Creating a text about the project in its entirety has several purposes:
a) It serves as an introduction and as a summary.
b) It defines possible boundaries, and distinctions to related topics.
c) It explains the purpose
Breaking down the still rather wide field of a learning project into topics is the next service the trainer is providing. Topics can be theoretical knowledge, executable practices or exercises, examples, case studies and pretty much anything you would expect in a class on a certain topic.
The trainers encourage a dialogue about the content by asking systemic questions concerning both the content and the participants.
While the learning process moves on, facilitators add more content and change the leading questions.

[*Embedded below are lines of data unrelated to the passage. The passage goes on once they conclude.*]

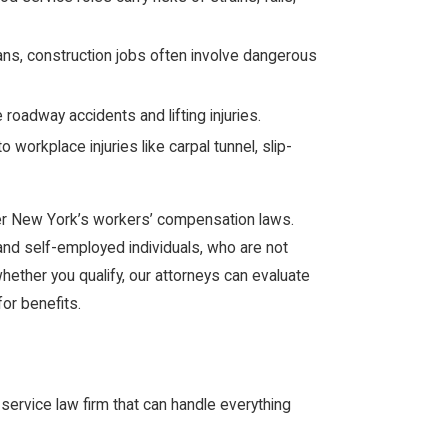
ans, construction jobs often involve dangerous
roadway accidents and lifting injuries.
 workplace injuries like carpal tunnel, slip-
er New York’s workers’ compensation laws.
d self-employed individuals, who are not
whether you qualify, our attorneys can evaluate
for benefits.
l-service law firm that can handle everything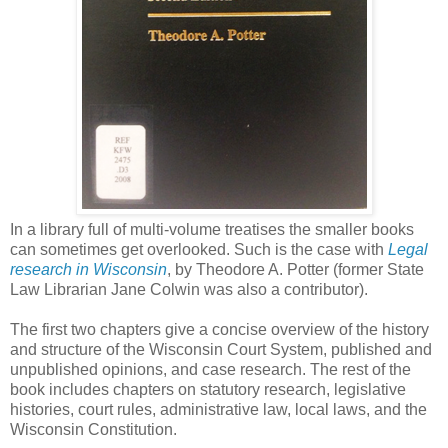
In a library full of multi-volume treatises the smaller books
can sometimes get overlooked. Such is the case with
Legal
research in Wisconsin
, by Theodore A. Potter (former State
Law Librarian Jane Colwin was also a contributor).
The first two chapters give a concise overview of the history
and structure of the Wisconsin Court System, published and
unpublished opinions, and case research. The rest of the
book includes chapters on statutory research, legislative
histories, court rules, administrative law, local laws, and the
Wisconsin Constitution.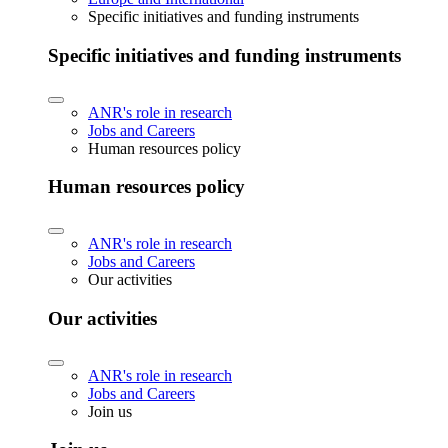
Specific initiatives and funding instruments
Specific initiatives and funding instruments
ANR's role in research
Jobs and Careers
Human resources policy
Human resources policy
ANR's role in research
Jobs and Careers
Our activities
Our activities
ANR's role in research
Jobs and Careers
Join us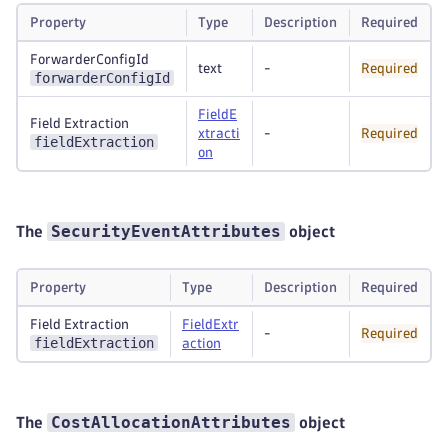
Property
Type
Description
Required
ForwarderConfigId
text
-
Required
forwarderConfigId
FieldE
Field Extraction
xtracti
-
Required
fieldExtraction
on
SecurityEventAttributes
The
object
Property
Type
Description
Required
Field Extraction
FieldExtr
-
Required
fieldExtraction
action
CostAllocationAttributes
The
object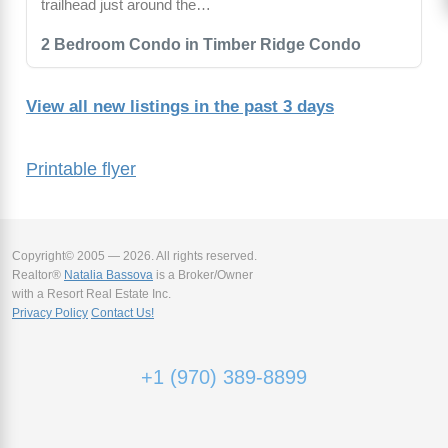
trailhead just around the…
2 Bedroom Condo in Timber Ridge Condo
View all new listings in the past 3 days
Printable flyer
Copyright© 2005 — 2026. All rights reserved.
Realtor®
Natalia Bassova
is a Broker/Owner
with a Resort Real Estate Inc.
Privacy Policy
Contact Us!
+1 (970) 389-8899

The so called boards are spaces, where the facilitators provide learning content. It is like a black board in school, a white board in a meeting room or a flipchart. The boards can contain text, images and videos.
Participants discuss and express their thoughts, insights and questions through the comments they write. They can refer to each other and to the content they get
Tings are events that structure the learning process over time. Tings are milestones in the journey such as face-to-face-workshops, webinars, meetings of sub-groups, due dates etc.
Of course this list of learning projects and their content is just a starting point for a selection process. Projects and topics can be added or removed.
Also we recommend that in big learning communities smaller peer groups (10 people) create sub-projects for just themselves to discuss individual learning needs, progress, failures and coaching issues.
Additionally all participants can create their own topics and share them with other participants.